The late ADC line (the x3xx models) produces a wind effect on a separate tone generator board. I believe this effect is adjustable--you need the "cage chart" for your instrument to learn the details. Try searching the Forum--I seem to recall that someone posted a cage chart for this model.
All Allen digitals have a separate random motion generator that varies the pitch and amplitude slightly for sustained notes. It is not adjustable on the earlier ADCs and I do not believe it is on the later ones either. Our Allen guru Jbird can tell you for sure. If one knows where to look, he can completely disable the random motion on a division-by-division basis (it is tied in with the tremolo), but I do not see a reason to do so--it is a subtle and desirable effect.

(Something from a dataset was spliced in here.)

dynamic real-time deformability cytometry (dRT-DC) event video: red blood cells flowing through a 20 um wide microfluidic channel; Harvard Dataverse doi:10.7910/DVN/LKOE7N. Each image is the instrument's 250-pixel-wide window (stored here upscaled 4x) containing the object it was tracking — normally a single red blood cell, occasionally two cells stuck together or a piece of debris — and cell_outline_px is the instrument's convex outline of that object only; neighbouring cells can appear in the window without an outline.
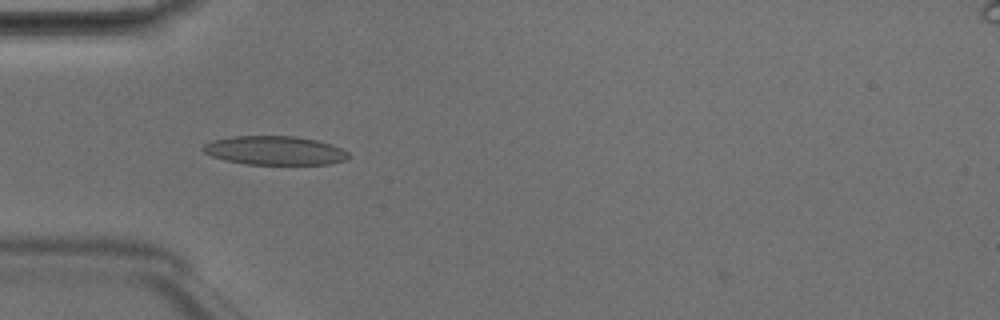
{"species": "Egyptian fruit bat (a non-hibernating species)", "species_latin": "Rousettus aegyptiacus", "temperature_condition": "room temperature", "stored_images_in_passage": 7, "camera_frame_rate_fps": 3000, "um_per_image_px": 0.085, "animal": {"sex": "male"}, "frame": {"image": 1, "passage_image": 5, "time_ms": 1.333, "image_size_px": [1000, 320], "cell_outline_px": [[348, 156], [344, 160], [328, 164], [244, 164], [224, 160], [212, 156], [204, 152], [200, 148], [204, 144], [212, 140], [232, 136], [292, 136], [316, 140], [340, 148], [348, 152]], "centroid_in_image_um": [23.27, 12.79], "position_along_channel_um": 61.7, "area_um2": 24.28}}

The late ADC line (the x3xx models) produces a wind effect on a separate tone generator board. I believe this effect is adjustable--you need the "cage chart" for your instrument to learn the details. Try searching the Forum--I seem to recall that someone posted a cage chart for this model.
All Allen digitals have a separate random motion generator that varies the pitch and amplitude slightly for sustained notes. It is not adjustable on the earlier ADCs and I do not believe it is on the later ones either. Our Allen guru Jbird can tell you for sure. If one knows where to look, he can completely disable the random motion on a division-by-division basis (it is tied in with the tremolo), but I do not see a reason to do so--it is a subtle and desirable effect.
I do have the cage chart, and I can see that the TG-10 allows adjustment of Chiff, but I'm not sure that's where the adjustment might be for the wind effect beyond chiff (i.e., regulator bounce). Perhaps that is random motion, but on my old MOS1, this affect was controlled by a rocker tab (that I believe was also called articulation).
Hammond B-3, Rogers Allegiant 778, Yamaha YUS1-SG, Yamaha N2 Avant Grande
The TG-10 board will have numerous controls for the "articulate voicing" -- Allen-speak for the added chiff and airishness present in select voices on the late ADC models. You can safely turn all the controls down to zero on that board and see if you like it better.
The actual "speech articulation" -- which is an entirely different effect and comes into play only when some notes are being held out while others are being playing percussively -- is set for each voice in the EPROM and not adjustable. But it is a very subtle effect and is surely not what you find annoying. I'm betting you'll be happier with the controls on the TG-10 turned way down.